Goal of the exercise -
Please reproduce exactly the lines from the start of the records through the one containing "Assessment methods and", and nothing more.

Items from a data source
——

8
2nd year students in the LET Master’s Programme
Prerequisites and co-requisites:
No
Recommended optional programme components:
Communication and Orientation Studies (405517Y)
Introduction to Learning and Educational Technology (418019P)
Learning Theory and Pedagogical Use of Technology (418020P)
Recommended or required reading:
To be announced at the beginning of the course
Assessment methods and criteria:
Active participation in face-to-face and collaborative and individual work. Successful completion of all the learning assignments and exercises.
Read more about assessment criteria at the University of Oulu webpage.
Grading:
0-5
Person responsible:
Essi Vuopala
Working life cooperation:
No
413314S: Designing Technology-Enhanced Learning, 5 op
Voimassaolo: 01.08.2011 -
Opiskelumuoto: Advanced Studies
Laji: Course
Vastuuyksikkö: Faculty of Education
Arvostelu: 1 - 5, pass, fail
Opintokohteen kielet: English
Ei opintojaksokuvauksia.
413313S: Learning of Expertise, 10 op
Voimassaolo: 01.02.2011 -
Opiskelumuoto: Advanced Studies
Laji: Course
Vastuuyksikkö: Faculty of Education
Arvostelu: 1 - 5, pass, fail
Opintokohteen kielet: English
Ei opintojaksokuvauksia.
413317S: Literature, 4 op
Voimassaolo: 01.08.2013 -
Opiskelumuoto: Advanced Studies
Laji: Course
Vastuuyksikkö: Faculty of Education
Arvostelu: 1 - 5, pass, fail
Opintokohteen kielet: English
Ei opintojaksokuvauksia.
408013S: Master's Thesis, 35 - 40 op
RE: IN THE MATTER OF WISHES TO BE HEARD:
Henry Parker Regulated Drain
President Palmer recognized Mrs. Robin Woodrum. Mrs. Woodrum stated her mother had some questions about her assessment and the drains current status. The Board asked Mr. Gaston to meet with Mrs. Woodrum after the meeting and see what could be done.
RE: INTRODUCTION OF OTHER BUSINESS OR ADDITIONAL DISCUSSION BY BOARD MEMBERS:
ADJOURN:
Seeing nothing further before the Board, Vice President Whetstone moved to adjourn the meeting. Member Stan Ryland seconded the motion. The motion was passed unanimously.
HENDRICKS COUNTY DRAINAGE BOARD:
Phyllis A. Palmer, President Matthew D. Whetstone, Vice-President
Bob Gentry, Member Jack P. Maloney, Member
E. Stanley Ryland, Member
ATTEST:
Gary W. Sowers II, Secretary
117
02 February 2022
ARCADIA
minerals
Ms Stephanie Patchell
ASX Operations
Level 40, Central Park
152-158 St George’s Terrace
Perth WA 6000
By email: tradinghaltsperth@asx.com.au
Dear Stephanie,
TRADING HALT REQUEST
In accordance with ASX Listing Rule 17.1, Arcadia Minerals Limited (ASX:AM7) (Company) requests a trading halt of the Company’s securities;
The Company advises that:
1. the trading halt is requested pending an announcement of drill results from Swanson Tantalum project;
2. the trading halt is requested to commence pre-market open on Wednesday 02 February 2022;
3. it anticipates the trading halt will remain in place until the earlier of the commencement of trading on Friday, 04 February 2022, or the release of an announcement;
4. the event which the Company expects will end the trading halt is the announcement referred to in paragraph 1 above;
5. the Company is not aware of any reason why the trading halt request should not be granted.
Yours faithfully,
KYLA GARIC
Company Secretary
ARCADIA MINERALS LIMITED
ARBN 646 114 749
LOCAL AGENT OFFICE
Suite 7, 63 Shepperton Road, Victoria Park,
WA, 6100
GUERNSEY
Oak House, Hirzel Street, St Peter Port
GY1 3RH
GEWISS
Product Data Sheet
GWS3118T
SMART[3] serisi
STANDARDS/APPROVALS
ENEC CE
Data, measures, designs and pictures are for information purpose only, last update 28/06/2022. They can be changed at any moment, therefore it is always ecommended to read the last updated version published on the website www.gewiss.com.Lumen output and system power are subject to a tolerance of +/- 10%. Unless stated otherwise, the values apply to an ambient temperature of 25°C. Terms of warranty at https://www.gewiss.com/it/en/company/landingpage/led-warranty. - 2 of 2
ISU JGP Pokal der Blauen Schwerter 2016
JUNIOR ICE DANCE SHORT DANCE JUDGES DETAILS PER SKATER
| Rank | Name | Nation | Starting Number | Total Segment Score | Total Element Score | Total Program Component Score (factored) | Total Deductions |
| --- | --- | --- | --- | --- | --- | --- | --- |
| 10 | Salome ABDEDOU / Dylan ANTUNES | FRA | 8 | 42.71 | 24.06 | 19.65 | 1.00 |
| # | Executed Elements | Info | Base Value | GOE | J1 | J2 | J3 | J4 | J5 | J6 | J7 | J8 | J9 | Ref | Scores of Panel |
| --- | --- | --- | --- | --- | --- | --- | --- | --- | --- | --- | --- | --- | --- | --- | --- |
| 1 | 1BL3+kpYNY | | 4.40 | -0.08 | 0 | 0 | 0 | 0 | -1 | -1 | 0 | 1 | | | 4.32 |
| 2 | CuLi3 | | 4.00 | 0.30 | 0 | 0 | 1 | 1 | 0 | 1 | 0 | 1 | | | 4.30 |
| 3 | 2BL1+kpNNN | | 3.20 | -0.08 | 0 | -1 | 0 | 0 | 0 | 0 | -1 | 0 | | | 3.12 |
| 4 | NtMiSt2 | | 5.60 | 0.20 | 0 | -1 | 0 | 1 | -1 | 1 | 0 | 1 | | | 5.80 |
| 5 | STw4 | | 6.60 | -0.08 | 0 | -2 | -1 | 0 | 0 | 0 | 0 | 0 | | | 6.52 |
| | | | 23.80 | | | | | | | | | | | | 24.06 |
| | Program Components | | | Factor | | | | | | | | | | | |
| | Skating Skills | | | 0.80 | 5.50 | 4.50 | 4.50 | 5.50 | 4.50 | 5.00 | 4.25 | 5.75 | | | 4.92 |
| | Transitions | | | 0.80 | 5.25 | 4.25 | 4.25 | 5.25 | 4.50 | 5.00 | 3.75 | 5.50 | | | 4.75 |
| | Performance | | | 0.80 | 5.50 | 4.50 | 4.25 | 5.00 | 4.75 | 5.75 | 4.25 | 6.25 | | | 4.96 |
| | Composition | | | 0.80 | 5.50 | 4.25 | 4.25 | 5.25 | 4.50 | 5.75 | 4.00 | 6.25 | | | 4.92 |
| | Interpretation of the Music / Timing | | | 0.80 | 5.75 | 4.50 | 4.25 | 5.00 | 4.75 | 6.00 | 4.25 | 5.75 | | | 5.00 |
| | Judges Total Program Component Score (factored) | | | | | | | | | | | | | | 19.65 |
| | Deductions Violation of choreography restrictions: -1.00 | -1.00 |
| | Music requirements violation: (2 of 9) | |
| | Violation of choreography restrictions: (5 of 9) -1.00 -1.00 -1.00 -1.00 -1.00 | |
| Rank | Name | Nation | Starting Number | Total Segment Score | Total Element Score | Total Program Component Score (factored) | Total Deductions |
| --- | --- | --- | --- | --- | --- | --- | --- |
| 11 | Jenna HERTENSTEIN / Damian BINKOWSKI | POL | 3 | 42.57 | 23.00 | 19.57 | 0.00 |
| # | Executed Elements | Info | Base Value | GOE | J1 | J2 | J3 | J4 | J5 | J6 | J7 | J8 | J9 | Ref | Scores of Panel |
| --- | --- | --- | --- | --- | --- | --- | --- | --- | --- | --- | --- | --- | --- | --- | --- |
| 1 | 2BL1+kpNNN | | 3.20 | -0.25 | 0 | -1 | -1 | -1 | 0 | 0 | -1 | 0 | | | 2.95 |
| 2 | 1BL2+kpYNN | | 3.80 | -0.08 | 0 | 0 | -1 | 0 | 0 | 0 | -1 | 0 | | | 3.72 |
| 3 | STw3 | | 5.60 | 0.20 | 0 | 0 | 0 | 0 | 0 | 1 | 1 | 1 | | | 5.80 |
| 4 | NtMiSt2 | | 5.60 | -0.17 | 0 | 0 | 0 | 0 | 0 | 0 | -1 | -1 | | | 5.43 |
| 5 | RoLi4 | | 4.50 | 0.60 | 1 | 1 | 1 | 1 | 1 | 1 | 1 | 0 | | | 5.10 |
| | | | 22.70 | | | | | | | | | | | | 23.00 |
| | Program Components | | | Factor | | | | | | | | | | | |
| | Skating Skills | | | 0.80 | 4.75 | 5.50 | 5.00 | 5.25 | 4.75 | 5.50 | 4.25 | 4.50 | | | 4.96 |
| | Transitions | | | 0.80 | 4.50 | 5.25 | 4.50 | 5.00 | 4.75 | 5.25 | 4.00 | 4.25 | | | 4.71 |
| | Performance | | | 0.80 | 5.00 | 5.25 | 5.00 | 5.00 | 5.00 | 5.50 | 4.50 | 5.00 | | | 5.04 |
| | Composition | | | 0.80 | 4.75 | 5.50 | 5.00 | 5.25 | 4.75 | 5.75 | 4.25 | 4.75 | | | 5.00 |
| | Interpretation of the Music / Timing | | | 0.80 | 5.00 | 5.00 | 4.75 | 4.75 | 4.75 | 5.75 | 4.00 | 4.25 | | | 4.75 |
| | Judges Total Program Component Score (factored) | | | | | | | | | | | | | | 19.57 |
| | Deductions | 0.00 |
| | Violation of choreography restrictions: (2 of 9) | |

——

Answer area -
8
2nd year students in the LET Master’s Programme
Prerequisites and co-requisites:
No
Recommended optional programme components:
Communication and Orientation Studies (405517Y)
Introduction to Learning and Educational Technology (418019P)
Learning Theory and Pedagogical Use of Technology (418020P)
Recommended or required reading:
To be announced at the beginning of the course
Assessment methods and criteria:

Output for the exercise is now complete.